À l’évidence, personne n’attend que la hiérarchie militaro-policière cède le pas de bonne grâce à l’expression politique du peuple et à son désir de légalité. Mais l’irrésistible changement de paradigme est en action, le modèle de gouvernement autoritaire mis en place au cours de l’été 1962 est forclos.

Tous ceux qui observent le mouvement populaire en cours s’accordent pour souligner qu’un seuil sociopolitique majeur a été franchi. Censées bloquer ce processus, la répression et la terreur ne sont que des palliatifs très coûteux pour maintenir en survie artificielle un système arrivé au bout de lui-même. La tentation du pire par le non-respect des droits humains pourrait mener à des dérives inquiétantes.
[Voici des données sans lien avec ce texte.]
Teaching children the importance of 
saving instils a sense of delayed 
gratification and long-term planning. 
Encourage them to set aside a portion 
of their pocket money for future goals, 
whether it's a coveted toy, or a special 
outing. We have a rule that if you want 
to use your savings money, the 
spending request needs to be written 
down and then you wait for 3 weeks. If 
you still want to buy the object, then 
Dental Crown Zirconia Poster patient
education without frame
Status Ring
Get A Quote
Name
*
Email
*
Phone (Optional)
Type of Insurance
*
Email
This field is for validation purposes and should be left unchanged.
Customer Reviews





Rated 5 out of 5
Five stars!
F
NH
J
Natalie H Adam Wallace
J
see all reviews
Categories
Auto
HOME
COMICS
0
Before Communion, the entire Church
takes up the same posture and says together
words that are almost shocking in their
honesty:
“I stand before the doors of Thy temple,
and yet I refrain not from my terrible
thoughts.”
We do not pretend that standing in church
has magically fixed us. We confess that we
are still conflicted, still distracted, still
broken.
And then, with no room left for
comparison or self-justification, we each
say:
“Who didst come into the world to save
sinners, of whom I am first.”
La résolution de la crise n’est pas dans le maintien, même revisité, de l’autoritarisme militaire et du non-droit. Aussi violente et déviante que puisse être la répression, elle ne pourra pas restaurer un lien définitivement rompu avec le système de la rente. Les méthodes avilissantes pour ceux qui y ont recours ne font qu’approfondir le rejet unanime de la société.

Toutes les alternatives à un règlement politique fondé sur le principe de réalité et le respect des libertés fondamentales sont vouées à l’échec. La négociation, aussi complexe soit-elle, du pouvoir réel militaire avec les forces politiques réelles issues de la mobilisation du peuple pour l’instauration de l’État de droit, demeure l’unique option honorable.